Gilbert diagnostique une rupture de l’arrivée de fuel et nous donne une leçon utile : pompant du fuel dans un récipient en plastique, il alimente son moteur en direct. Et vogue la galère, nous repartons. Le confluent franchi, nous envoyons le spi que nous devrons affaler devant la pointe Gilkicker où mouillent plusieurs bâtiments de Sa Gracieuse Majesté qui nous rappellent que Portsmouth reste un des principaux ports de guerre de la Blanche Albion. Et nous entrons à Gosport en admirant l’Eagle, le navire-école des Coast Guard américain que nous connaissons bien depuis les rassemblements des grands voiliers à Rouen.

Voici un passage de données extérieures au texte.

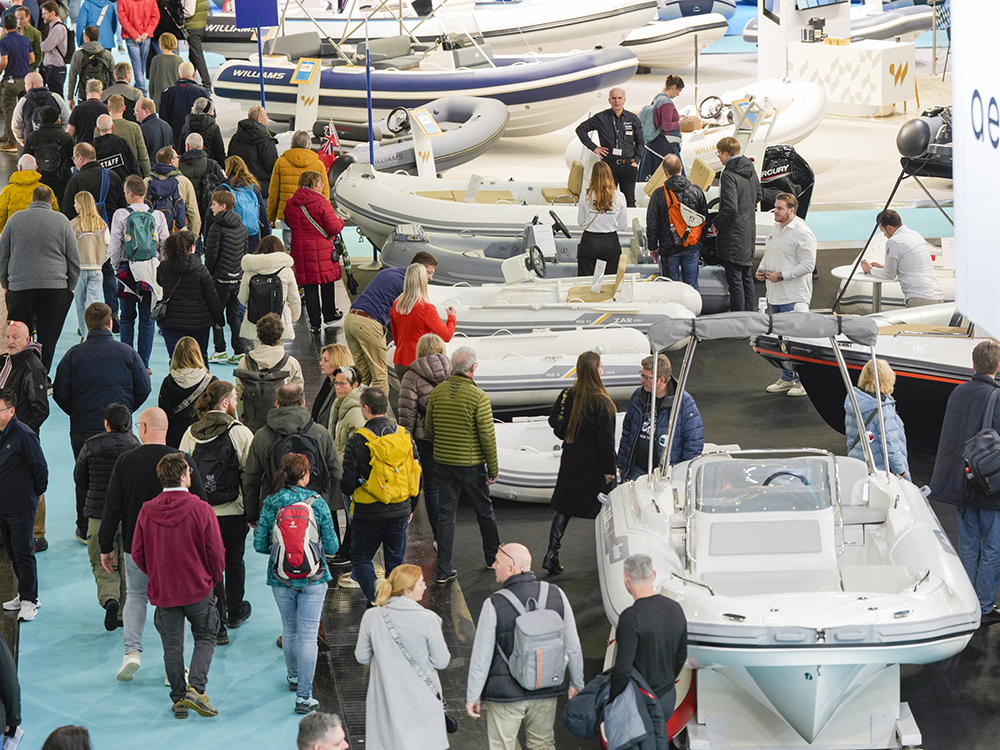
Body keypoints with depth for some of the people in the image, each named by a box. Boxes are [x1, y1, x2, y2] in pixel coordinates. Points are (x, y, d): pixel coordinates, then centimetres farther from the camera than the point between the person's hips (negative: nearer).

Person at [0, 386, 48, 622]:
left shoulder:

Le lendemain, jour de relâche et d’avitaillement, Gilbert inquiet d’une éventuelle fissure du sabot de quille suite à la touchette dans Bramble Bank plonge pour vérifier. Rien et, par analyse, il décèle une fuite sur une tuyauterie d’alimentation en fuel qui a provoquée les problèmes moteur. Bien que sa connaissance de la langue soit proche de zéro, nous le laissons se débrouiller. Le soir venu, l’apéritif que nous prenons dans le cockpit est troublé par un orage et nous rentrons aux abris pour écouter la météo marine en vue de la traversée du lendemain.

13 AOUT : GOSPORT – CHERBOURG – 76 milles – 15 h 15

A 6 heures du matin, nous larguons les amarres pour la traversée… enfin, nous essayons car les deux bateaux sont plantés ! Le Clodo, plus près de la sortie se dégage mais le Bananec est vraiment scotché. Nous utilisons un ketch de vingt mètres amarré à l’extérieur pour passer des amarres et désenvaser le canot. Après un bon quart d’heure de manœuvre, nous réussissons à partir. Et dans le petit matin, nous quittons la côte anglaise. Le vent, quasiment nul dans le port monte graduellement au passage de Fort Spit Sand. Plus à l’est, le Clodo envoie le spi tandis que nous longeons la côte de l’île de Wight et Bembridge. Dernier regard sur les falaise de l’île, nimbées de brume dans le soleil levant. Il n’y a plus qu’à traîner la ligne qui ne tarde pas à nous apporter son lot de maquereaux. Et la traversée est belle, avec un vent régulier tournant irrémédiablement au cours de la journée du portant au près serré. Le rail ne sera qu’une formalité, trois cargos entre le rail montant et le descendant ! Et c’est sous une bonne brise, le bateau chuintant sur la mer que nous rentrerons plein pot dans l’immense rade de Cherbourg… une heure devant le Clodo.

Voilà, c’est le récit simple d’une agréable croisière, avec le soleil que ceux qui ne savent pas ne peuvent attendre d’une navigation en Manche, avec la découverte de gens chaleureux, de lieux charmants, bref c’est un aperçu de ce qu’est notre terrain de jeu… avant d’aller pousser notre étrave vers des mers plus chaudes. A ceux que ce récit aurait donné l’envie de naviguer tonique, je suis à disposition pour des informations sur toute la côte sud de l’Angleterre, de Ramsgate aux Scilly ainsi bien sur qu’aux Iles Anglo- Normandes.